*Dataset entries:*
=== Begin Enclosure ===

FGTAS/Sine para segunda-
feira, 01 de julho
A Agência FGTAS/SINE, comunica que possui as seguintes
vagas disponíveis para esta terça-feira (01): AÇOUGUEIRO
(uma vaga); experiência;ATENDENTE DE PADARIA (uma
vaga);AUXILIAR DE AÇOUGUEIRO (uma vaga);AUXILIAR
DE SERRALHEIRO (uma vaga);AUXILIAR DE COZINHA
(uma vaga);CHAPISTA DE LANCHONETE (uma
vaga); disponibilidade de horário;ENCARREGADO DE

=== End Enclosure ===

*EXERCISE:*
Gather every line of the material above that contains the string "FGTAS", and treat uppercase and lowercase as different.

*RESPONSE:*
FGTAS/Sine para segunda-
A Agência FGTAS/SINE, comunica que possui as seguintes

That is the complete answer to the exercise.